PingDirectory

About the exploded index format

The index-entry-limit backend configuration property specifies the maximum number of entries kept in an index record before the server stops maintaining that record, begins scanning the whole database, and runs an expensive unindexed search.

Because composite indexes are much more efficient than exploded indexes when dealing with large numbers of identical keys, use composite indexes for data sets where large numbers of entries (several thousand or more) share the same value for an indexed attribute.

If any index keys have already reached this limit, you must rebuild these indexes before they can use a new limit. If you configure index-entry-limit to be greater than 50000, any keys with more than 50000 entries are stored in a separate database in an expanded, or exploded, format.

All keys with less than 50000 entries continue to be stored in one database in a consolidated format so that changes to the key require rewriting all the entry IDs matching the key. All keys with more than 50000 entries and less than the index-entry-limit are stored in a separate database in an exploded format so that changes to the key require writing to the updated entry ID only.

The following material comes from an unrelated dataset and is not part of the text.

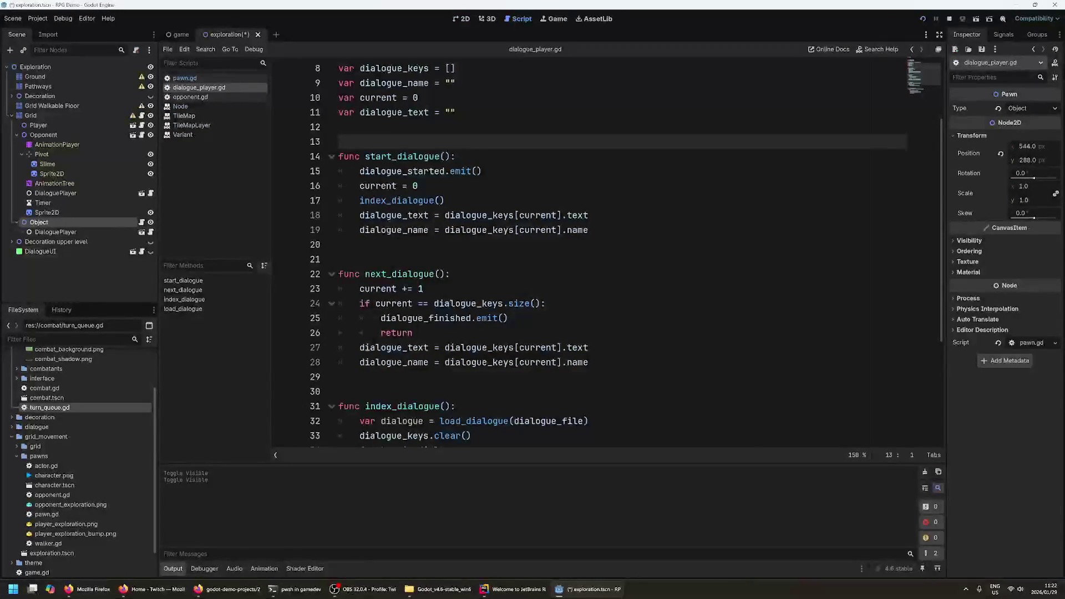
- Review dialogue_player.gd's dialogue_name declaration and the start_dialogue function
{"action": "scroll", "coordinate": [626, 253], "scroll_direction": "up", "scroll_amount": 2}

If you increase the index-entry-limit to 100000, any key with an entry count less than 50000 continues to be stored in consolidated format. If a key has an entry count greater than 50000, it is stored in a separate database where each key is stored with its entry ID individually. The consolidated format is efficient for read operations because the server can retrieve a row of entry IDs at once, while the exploded format is efficient for high volumes of write operations because it avoids large on-disk growth.